‘When golf pro Phil Mickelson posted a message on ‘X’ about the Bondi Beach mass shooting, he observed, “The 2 terrorists didn’t seem affected by the strict gun laws already in place. In fact the shooting went on for a long time since there wasn’t anybody else with a gun to stop them. I’m not a big gun guy but even I’m not this dumb to believe what this guy [Australian PM Albanese] is selling.”’
Almost before the bodies were cold at Australia’s Bondi Beach, Prime Minister Anthony Albanese and his colleagues were talking about stricter gun control laws, including limits on the number of licensed firearms an Australian citizen could own, and preventing non-citizens from getting a gun license.

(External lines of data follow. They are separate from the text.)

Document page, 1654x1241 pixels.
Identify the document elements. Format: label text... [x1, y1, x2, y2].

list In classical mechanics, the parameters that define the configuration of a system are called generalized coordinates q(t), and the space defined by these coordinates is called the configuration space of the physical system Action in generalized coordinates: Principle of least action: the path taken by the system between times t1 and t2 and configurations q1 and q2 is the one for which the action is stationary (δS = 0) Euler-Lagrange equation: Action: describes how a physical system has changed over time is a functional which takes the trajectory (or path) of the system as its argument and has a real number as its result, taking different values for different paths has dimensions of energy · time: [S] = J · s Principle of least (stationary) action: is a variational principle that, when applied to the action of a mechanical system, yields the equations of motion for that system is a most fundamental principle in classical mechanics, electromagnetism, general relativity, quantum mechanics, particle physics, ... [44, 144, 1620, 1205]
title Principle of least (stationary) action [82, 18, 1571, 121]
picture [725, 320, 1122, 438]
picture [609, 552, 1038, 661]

Amid the anguish, there were some social media sneers at Americans for the number of mass shootings reported in the U.S., most of which happen in so-called “gun-free zones,” where the victims are just as disarmed as those who died at the Hannukkah celebration in Sydney.
But Albanese and his cheerleaders could learn something from us Yanks, and from Jews in Israel, where the threat of violence hovers over the population every single day.
Proponents of Australian-style disarmament deliberately ignore, or significantly downplay, the other side of this dilemma. Fifteen of Albanese’s countrymen are dead because they could not fight back.